Overview of GRANOLA QA
Understanding has recently expanded around the evaluation methods applied to LLMs in the field of open-domain question answering (QA). Traditional QA systems have been limited to singular levels of granularity when providing answers to factual questions, leading to a potential underestimation of the knowledge held within LLMs. To address this bottleneck, a new evaluation approach called GRANOLA QA has been proposed, which stands for GRANularity Of LAbels. GRANOLA QA encompasses an ordered set of multi-granularity answers, moving from the most detailed to the coarsest level of information that is still factually correct.
Evaluation Metrics and Methodology
The concept of GRANOLA QA pivots on the axis of accuracy and informativeness. Accuracy is binary, depending on whether any of the multi-granularity answers is matched, while informativeness is measured through a weighted score that prioritizes detailed correct answers over their broader counterparts. To realize GRANOLA QA, the authors devised a novel methodology to augment an existing QA dataset with higher levels of abstractions. This methodology uses external knowledge graphs to extract entity descriptions and employs an LLM to generate multiple granular answers based on these descriptions.
Dataset Creation: GRANOLA-EQ
Applying this new methodology, the paper enriched the ENTITY QUESTIONS dataset to create GRANOLA-EQ, containing over 12,000 QA examples with an average of multiple granularity answers per question. The meticulous process of QA pair generation and refinement speaks to the authors' commitment to producing a high-quality dataset. The resulting GRANOLA-EQ carries the potential to showcase the true depth of knowledge contained within LLMs.

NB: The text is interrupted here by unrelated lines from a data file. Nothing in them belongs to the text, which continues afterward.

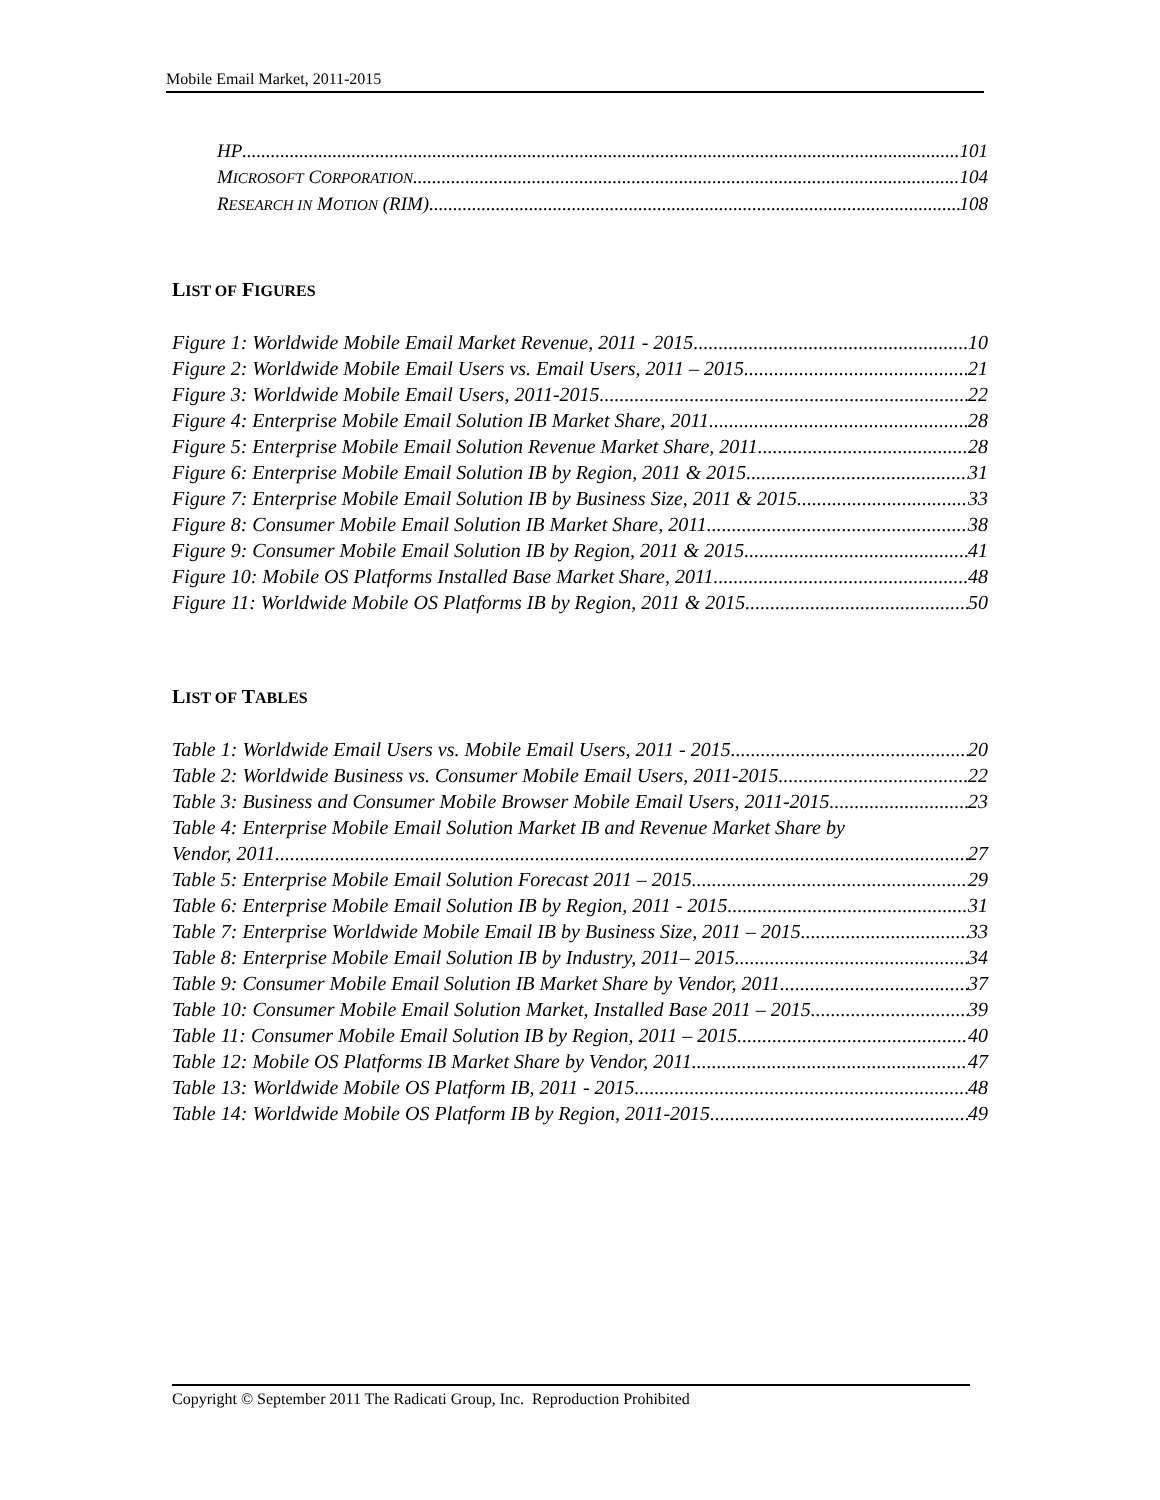Mobile Email Market, 2011-2015
HP 101
MICROSOFT CORPORATION 104
RESEARCH IN MOTION (RIM) 108
LIST OF FIGURES
Figure 1: Worldwide Mobile Email Market Revenue, 2011 - 2015 10
Figure 2: Worldwide Mobile Email Users vs. Email Users, 2011 – 2015 21
Figure 3: Worldwide Mobile Email Users, 2011-2015 22
Figure 4: Enterprise Mobile Email Solution IB Market Share, 2011 28
Figure 5: Enterprise Mobile Email Solution Revenue Market Share, 2011 28
Figure 6: Enterprise Mobile Email Solution IB by Region, 2011 & 2015 31
Figure 7: Enterprise Mobile Email Solution IB by Business Size, 2011 & 2015 33
Figure 8: Consumer Mobile Email Solution IB Market Share, 2011 38
Figure 9: Consumer Mobile Email Solution IB by Region, 2011 & 2015 41
Figure 10: Mobile OS Platforms Installed Base Market Share, 2011 48
Figure 11: Worldwide Mobile OS Platforms IB by Region, 2011 & 2015 50
LIST OF TABLES
Table 1: Worldwide Email Users vs. Mobile Email Users, 2011 - 2015 20
Table 2: Worldwide Business vs. Consumer Mobile Email Users, 2011-2015 22
Table 3: Business and Consumer Mobile Browser Mobile Email Users, 2011-2015 23
Table 4: Enterprise Mobile Email Solution Market IB and Revenue Market Share by
Vendor, 2011 27
Table 5: Enterprise Mobile Email Solution Forecast 2011 – 2015 29
Table 6: Enterprise Mobile Email Solution IB by Region, 2011 - 2015 31
Table 7: Enterprise Worldwide Mobile Email IB by Business Size, 2011 – 2015 33
Table 8: Enterprise Mobile Email Solution IB by Industry, 2011– 2015 34
Table 9: Consumer Mobile Email Solution IB Market Share by Vendor, 2011 37
Table 10: Consumer Mobile Email Solution Market, Installed Base 2011 – 2015 39
Table 11: Consumer Mobile Email Solution IB by Region, 2011 – 2015 40
Table 12: Mobile OS Platforms IB Market Share by Vendor, 2011 47
Table 13: Worldwide Mobile OS Platform IB, 2011 - 2015 48
Table 14: Worldwide Mobile OS Platform IB by Region, 2011-2015 49
Copyright © September 2011 The Radicati Group, Inc. Reproduction Prohibited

DRAG: Aligning Granularity and Model Uncertainty
The research further introduces a decoding strategy called Decoding with Response Aggregation (DRAG), which aligns the granularity of an LLM's response with its level of uncertainty. DRAG works by initially sampling multiple responses from the model and then distilling these into a single, more general response that best encapsulates the shared information. Experiments illustrated that DRAG nearly improved accuracy by around 20 points on average when evaluated on multi-granularity answers, demonstrating a pronounced gap in the evaluation of LLM knowledge that standard decoding methods fail to discern, particularly with rare entities.
Implications of GRANOLA QA
This paper contributes significantly to the field by offering GRANOLA QA as a refined evaluation tool that better measures the accuracy and informativeness of LLM responses. The generation of the GRANOLA-EQ dataset and the implementation of DRAG decoding are steps towards more nuanced and authentic assessments of LLM capabilities. By recognizing that factual knowledge can be correctly expressed at varying levels of detail, the paper charts a course for future enhancements in LLM evaluation approaches.